Credit Reports and Credit Scores
Using a Better Money Habits video, this lesson explains the differences between credit reports and credit scores.
Using the Better Money Habits video What’s the Difference Between a Credit Report and a Credit Score? , this lesson explains the differences between credit reports and credit scores. It is designed to be used as either an introduction to, or a review of, Lesson 13: Applying for Credit in Financial Fitness for Life, Grades 9-12 . It includes basic information on credit scores, the three credit reporting agencies, and the importance of monitoring your credit history. The video is about 3 minutes, and this activity takes one 45 minute class period to complete.
Financial Fitness for Life is a comprehensive personal finance curriculum for K-12 students that teaches students how to make thoughtful, well-informed decisions about important aspects of personal finance, such as earning income, spending, saving, borrowing, investing, and managing money. Visit CEE’s Financial Fitness for Life website for more information on the publication and how to purchase it.

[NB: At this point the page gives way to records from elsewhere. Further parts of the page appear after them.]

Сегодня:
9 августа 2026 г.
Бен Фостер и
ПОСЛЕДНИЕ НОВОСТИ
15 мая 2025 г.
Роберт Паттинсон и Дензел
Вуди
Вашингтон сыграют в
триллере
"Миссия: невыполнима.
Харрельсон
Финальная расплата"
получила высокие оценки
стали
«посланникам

- Explain the differences between credit scores and credit reports.
- Identity the three credit reporting agencies.
- List the five components of a credit score.

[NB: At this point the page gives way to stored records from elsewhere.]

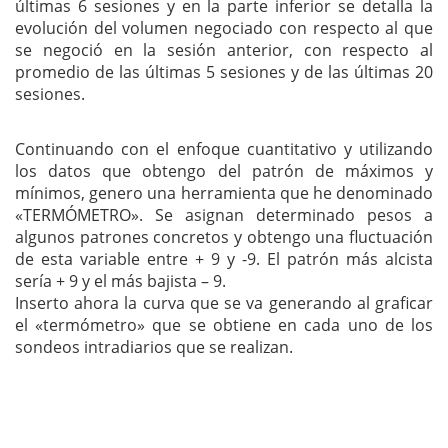
últimas 6 sesiones y en la parte inferior se detalla la
evolución del volumen negociado con respecto al que
se negoció en la sesión anterior, con respecto al
promedio de las últimas 5 sesiones y de las últimas 20
sesiones.
Continuando con el enfoque cuantitativo y utilizando
los datos que obtengo del patrón de máximos y
mínimos, genero una herramienta que he denominado
«TERMÓMETRO». Se asignan determinado pesos a
algunos patrones concretos y obtengo una fluctuación
de esta variable entre + 9 y -9. El patrón más alcista
sería + 9 y el más bajista – 9.
Inserto ahora la curva que se va generando al graficar
el «termómetro» que se obtiene en cada uno de los
sondeos intradiarios que se realizan.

- Compute the debt to credit ratio.
- Tell students to imagine they are applying for a job or a scholarship at the local university. Ask them to name some of the qualities potential employers or scholarship committees would use to evaluate them. Put the list on the board and discuss the answers, asking students to explain why they are important to consider.
- Tell students to imagine they are applying for a loan to buy a car or for a college education. Ask them to name some of the qualities potential lenders would use to evaluate them as a borrower. Put that list on the board and compare it with the list in Procedure 1. Encourage students to discuss the importance of having good character, whether applying for a loan or applying for a job or scholarship. Remind them that people use various ways to determine what type of person we are, and many of those decisions are made by people who do not know us personally.

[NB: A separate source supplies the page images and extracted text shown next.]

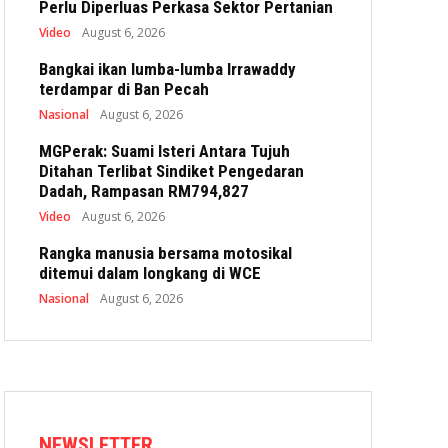
Perlu Diperluas Perkasa Sektor Pertanian
Video
August 6, 2026
Bangkai ikan lumba-lumba Irrawaddy
terdampar di Ban Pecah
Nasional
August 6, 2026
MGPerak: Suami Isteri Antara Tujuh
Ditahan Terlibat Sindiket Pengedaran
Dadah, Rampasan RM794,827
Video
August 6, 2026
Rangka manusia bersama motosikal
ditemui dalam longkang di WCE
Nasional
August 6, 2026
NEWSLETTER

- Use this discussion to introduce the video. Tell them this video will help explain credit scores and credit reports, two important parts of their credit history. Distribute copies of Handout 7.1 for students to complete while watching the video.
- Show the video. After watching the video, review the student answers to Handout 7.1 and answer any questions students may have. (Note: You may want to collect Handout 7.1 or allow them to use it as a guide to answer questions on Handout 7.2.)
- Put students in small groups. Distribute copies of Handout 7.2. Tell students they are going to discuss what they learned in the video by answering the questions on Handout 7.2.
- After they have completed Handout 7.2, have each group prepare a poster with information about credit scores and credit reports to hang up in the classroom.
To summarize this lesson, review the information included on their posters and discuss any additional questions they have about the importance of a good credit history.
Distribute copies of the Better Money Habits poster Your Credit Score: How It’s Calculated for students to use with this lesson.
Refer to Procedure 6, with the poster activity serving as the assessment.